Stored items

:::::

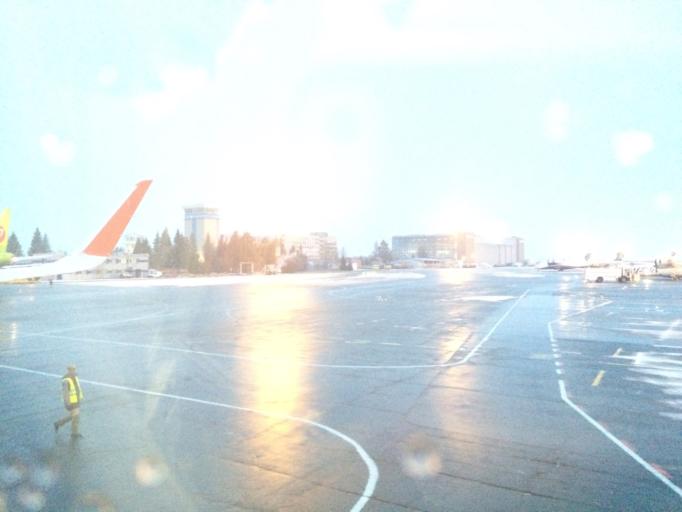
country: RU
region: Novosibirsk
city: Ob'
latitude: 55.0109
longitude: 82.6655
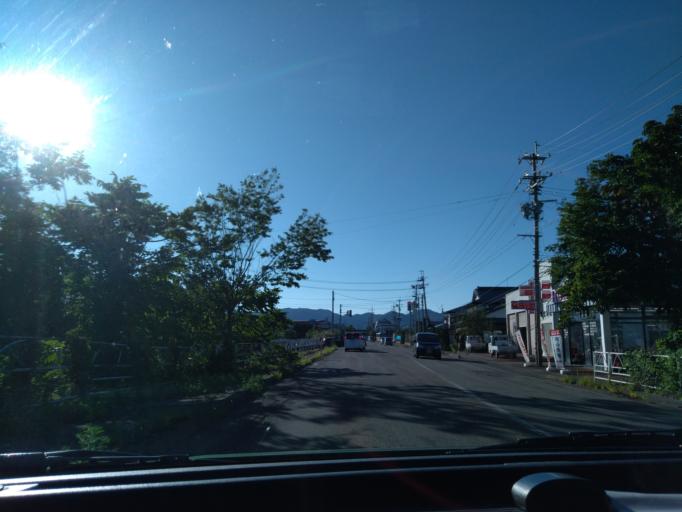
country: JP
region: Akita
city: Omagari
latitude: 39.4268
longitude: 140.4911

:::::

### SET PROBLEM
Repeat every line of the records above word for word, leaving out the pictures.

### TASK RESULT
country: RU
region: Novosibirsk
city: Ob'
latitude: 55.0109
longitude: 82.6655
country: JP
region: Akita
city: Omagari
latitude: 39.4268
longitude: 140.4911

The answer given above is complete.